Drug sting CD played at trial
Monday, February 13, 2006
Steamboat Springs In the first day of trial for a Steamboat Springs man accused of selling methamphetamine near Soda Creek Elementary School, jurors listened to two hidden wire recordings of the alleged transactions.
Cosme Orlando Lopez, 23, appeared in Routt County District Court on Monday to face felony charges of meth and cocaine distribution. Officers with the Greater Routt and Moffat County Narcotics Enforcement Team, or GRAMNET, arrested Lopez and his roommate, 42-year-old Jesus Alvarez-Frias, at their home on Pahwintah Street in June.
Assistant District Attorney Kerry St. James said Monday that the home is only 148 feet from the school, well within the 1,000-foot perimeter that, by law, increases the severity of charges the men face.
In his opening statement before District Court Judge Paul McLimans and a jury of 10 women and two men, St. James outlined two transactions -- one each on June 9 and June 10 -- in which an undercover informant purchased $200 worth of meth from people at the home, allegedly Lopez and Alvarez-Frias.
Lopez's attorney, public defender Trevor McFee, said prosecutors have not done enough to identify all of the people inside the home at the time or to specify who was involved in the transactions.
"You will hear about the evidence they failed to investigate," McFee said.
GRAMNET officer Matt Harmon, also in court Monday, paid the informant to conduct the transactions while wearing a hidden audio-recording device.
Despite objections from McFee, Judge McLimans allow--ed St. James to play audio recordings of the transactions while the informant sat on the witness stand.
Although the 9 1/2-minute recording from June 9 and the five-minute recording from June 10 contain heavy static, background noise including music and unclear conversations in Spanish and English, several voices -- particularly the informant's -- are clearly audible several times.
"Can I hook you up, bro?" a voice asks the informant on the June 9 recording.
"For the ball, how much?" the informant asks, referring to the street term "Eight-ball," meaning an eighth-ounce of meth or cocaine.
Lopez and Alvarez-Frias are charged with distribution of cocaine and meth because they allegedly offered both drugs, even though both transactions involved only meth.
McLimans acknowledged Monday that much of the recordings do not provide clear evidence.

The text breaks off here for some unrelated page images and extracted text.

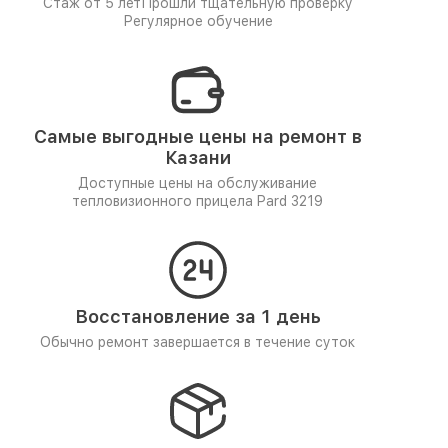
Стаж от 5 лет
Прошли тщательную проверку
Регулярное обучение
Самые выгодные цены на ремонт в
Казани
Доступные цены на обслуживание
тепловизионного прицела Pard 3219
Восстановление за 1 день
Обычно ремонт завершается в течение суток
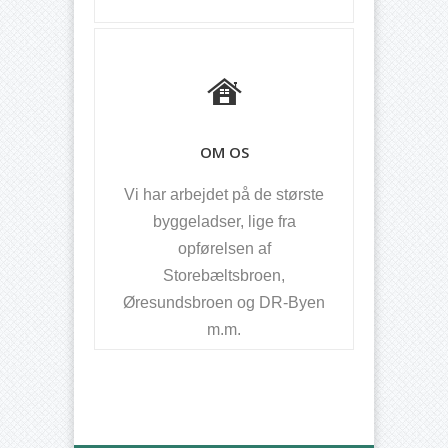
OM OS
Vi har arbejdet på de største
byggeladser, lige fra
opførelsen af
Storebæltsbroen,
Øresundsbroen og DR-Byen
m.m.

"The court would analogize this, to some extent, to a fuzzy photograph," McLimans said. "There is certainly some difficulty in discerning precise statements."
The informant and the defendant used to work together at a convenience store in Steamboat. In the recordings, the informant displays at least a slight friendship with the voices in the home, talking about plans to drink beers at Steamboat Lake, an upcoming date with a woman and at one point, noticing people in the home playing dominoes.
"We play all the time," a voice in the home says, shortly after an alleged transaction.
McFee's cross-examination of the informant, to be continued today, focused on other people in the home during the transactions. The informant said two white men he did not know were in the home June 9 and that a person he "had never met before" and could not describe was in the home June 10.
The trial will re--sume at 8:30 a.m. today. McLimans said the trial is expected to conclude today, as well.